▶ Task to complete
Within the listing below, please copy exactly the lines between the line holding "la rentrée, nous" and the line holding "Les ateliers sont", inclusive.

Exercise input START

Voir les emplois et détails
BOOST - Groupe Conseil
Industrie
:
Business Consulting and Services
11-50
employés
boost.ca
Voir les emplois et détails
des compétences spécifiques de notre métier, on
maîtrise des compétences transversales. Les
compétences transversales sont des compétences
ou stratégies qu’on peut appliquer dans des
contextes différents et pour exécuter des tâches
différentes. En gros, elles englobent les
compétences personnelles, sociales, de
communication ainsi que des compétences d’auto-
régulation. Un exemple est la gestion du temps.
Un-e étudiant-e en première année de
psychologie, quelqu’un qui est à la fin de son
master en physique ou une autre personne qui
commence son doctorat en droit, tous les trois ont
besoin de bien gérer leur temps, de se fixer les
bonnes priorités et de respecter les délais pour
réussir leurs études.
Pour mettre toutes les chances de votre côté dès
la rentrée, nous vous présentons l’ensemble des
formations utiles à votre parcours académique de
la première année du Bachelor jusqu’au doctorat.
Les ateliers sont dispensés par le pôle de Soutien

Exercise input END
Exercise input START

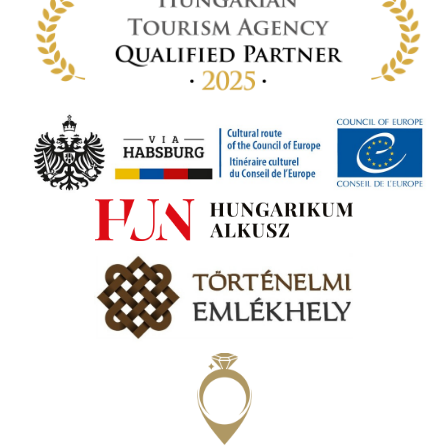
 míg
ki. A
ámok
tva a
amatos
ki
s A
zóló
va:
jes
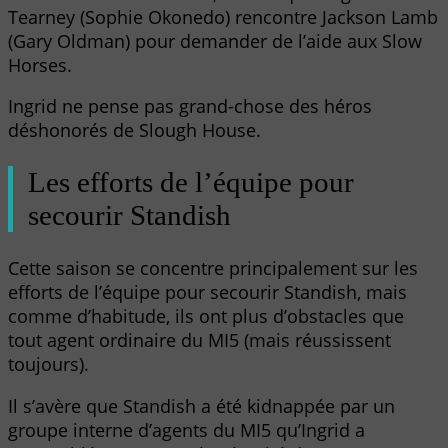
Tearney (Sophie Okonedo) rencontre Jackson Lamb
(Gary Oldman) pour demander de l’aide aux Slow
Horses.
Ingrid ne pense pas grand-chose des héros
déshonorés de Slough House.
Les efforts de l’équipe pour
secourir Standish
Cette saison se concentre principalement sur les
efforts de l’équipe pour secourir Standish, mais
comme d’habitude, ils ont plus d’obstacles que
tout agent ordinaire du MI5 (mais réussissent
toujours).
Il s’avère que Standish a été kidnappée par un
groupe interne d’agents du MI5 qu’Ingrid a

Exercise input END
Exercise input START

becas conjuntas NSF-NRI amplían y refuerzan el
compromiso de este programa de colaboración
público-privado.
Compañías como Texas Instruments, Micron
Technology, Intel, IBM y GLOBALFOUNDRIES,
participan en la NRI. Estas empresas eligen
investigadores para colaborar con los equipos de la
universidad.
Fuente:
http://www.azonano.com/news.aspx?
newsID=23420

Exercise input END

▶ Answer box
la rentrée, nous vous présentons l’ensemble des
formations utiles à votre parcours académique de
la première année du Bachelor jusqu’au doctorat.
Les ateliers sont dispensés par le pôle de Soutien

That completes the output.